Prince Hal’s first season in the National League was undoubtedly the best of his career. He continued to demonstrate his fielding talents while leading the National League in hitting.
In 1919 the New York Giants acquired Chase from Cincinnati. Before the season was over, Giant’s manager John McGraw suspended Chase for “poor play.” Whispers of throwing games continued to be heard whenever Chase’s name came up. He would never play in the major leagues again. When the Black Sox Scandal of the 1919 World Series came to light in 1920, Chase’s name appeared in the document that indicted eight members of the Chicago White Sox. The court sent a subpoena to California but the state refused to extradite Chase and no further action was taken against him. Chase spent the 1920 season playing with San Jose in a weekend Class D league. In August of that year, the Pacific Coast League banned him from ever again entering a PCL stadium for attempting to bribe a pitcher to throw a game.
After playing for various outlaw leagues in California, Chase was recruited and hired by the Nogales Internationals to play first base and manage the club for the 1923 season. The team was made up of players from Nogales, AZ and Nogales, Sonora. They played their home games in both towns against teams from both the U.S. and Mexico.
Chase was popular in Nogales and was successful as a manager. The team beat traditional rivals Tucson and Phoenix and finished off on a barnstorming tour of Mexico that began in Sonora and ended up in Mexico City. Hal left at the end of the year but would return to Nogales from time to time.
Hal ended his major league career with a .291 batting average and 2158 hits. Unable to play in the major or minor leagues, Prince Hal disappeared into the “twilight zone’ of New Mexico and Arizona where organized baseball had yet to establish a foothold. He played on semipro teams in Williams, Jerome and Nogales, Arizona before signing on as a player-manager in the outlaw Frontier and Copper Leagues for the Douglas Blues. He subsequently persuaded three of the banned 1919 White Sox players (Chick Gandil, Lefty Williams and Buck Weaver) to join the league. All of those banned or blackballed players appeared at Warren Ballpark, playing against the Bisbee Miners.
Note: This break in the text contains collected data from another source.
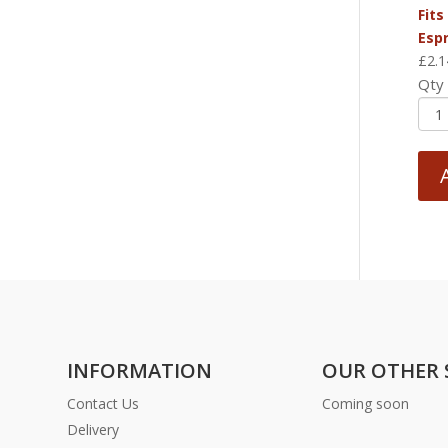
Fits
Esp
£
2.1
Qty
INFORMATION
OUR OTHER 
Contact Us
Coming soon
Delivery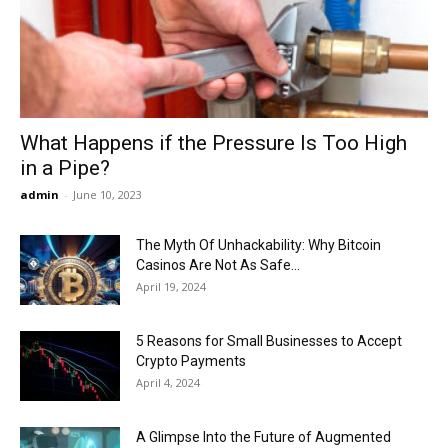
Now
What Happens if the Pressure Is Too High
in a Pipe?
admin
-
June 10, 2023
The Myth Of Unhackability: Why Bitcoin
Casinos Are Not As Safe...
April 19, 2024
5 Reasons for Small Businesses to Accept
Crypto Payments
April 4, 2024
A Glimpse Into the Future of Augmented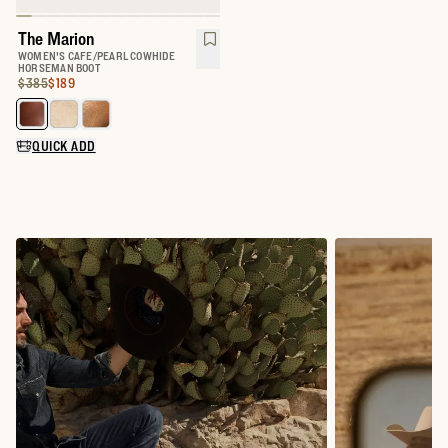
The Marion
WOMEN'S CAFE/PEARL COWHIDE
HORSEMAN BOOT
Original Price:
Price:
$385
$189
Select a color for The Marion
QUICK ADD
Hal was popular with Douglas fans and became a businessman, purchasing a saloon across the line in Agua Prieta, Sonora, where Americans could thumb their noses at Prohibition and enjoy a legal drink.
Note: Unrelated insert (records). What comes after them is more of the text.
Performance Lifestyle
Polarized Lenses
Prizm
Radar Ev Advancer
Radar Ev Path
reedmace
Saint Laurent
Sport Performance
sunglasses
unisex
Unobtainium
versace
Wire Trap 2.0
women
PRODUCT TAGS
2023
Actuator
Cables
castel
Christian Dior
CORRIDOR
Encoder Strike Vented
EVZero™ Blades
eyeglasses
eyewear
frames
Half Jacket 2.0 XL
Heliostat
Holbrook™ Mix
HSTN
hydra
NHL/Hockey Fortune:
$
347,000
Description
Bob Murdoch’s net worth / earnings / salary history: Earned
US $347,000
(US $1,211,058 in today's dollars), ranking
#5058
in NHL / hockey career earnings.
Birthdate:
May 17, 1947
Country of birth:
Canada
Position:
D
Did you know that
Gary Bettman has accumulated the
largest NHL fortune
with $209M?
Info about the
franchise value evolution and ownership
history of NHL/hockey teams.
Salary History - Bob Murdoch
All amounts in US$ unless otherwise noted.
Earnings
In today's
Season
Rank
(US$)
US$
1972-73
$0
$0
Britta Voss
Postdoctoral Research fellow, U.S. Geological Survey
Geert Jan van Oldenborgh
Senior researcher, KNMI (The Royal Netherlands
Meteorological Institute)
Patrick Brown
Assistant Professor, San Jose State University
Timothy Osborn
After leaving the big leagues, Chase began his Arizona Odyssey that lasted for twelve years. Although Chase never recaptured the glory of his days in New York, he confidently traveled the bush leagues of Arizona as a big fish in a small pond. He was undoubtedly drawn to the rough and ready life style that was still prominent in border towns and the alcohol that flowed freely even during prohibition. His time in Arizona fluctuated between temporary highs and miserable lows before he finally returned to California a shell of who he had once been – Prince Hal, king of the first basemen.
Some time in 1935 or 1935 Chase returned to California and lived with his sister in Colusa. Over the last ten years of his life he was to suffer various illnesses including beri beri, a vitamin deficiency sometimes associated with chronic alcoholism. Finally in 1947 at the age of sixty four Hal Chase died. He is buried in San Jose at Oak Hill Cemetery with his parents and brother.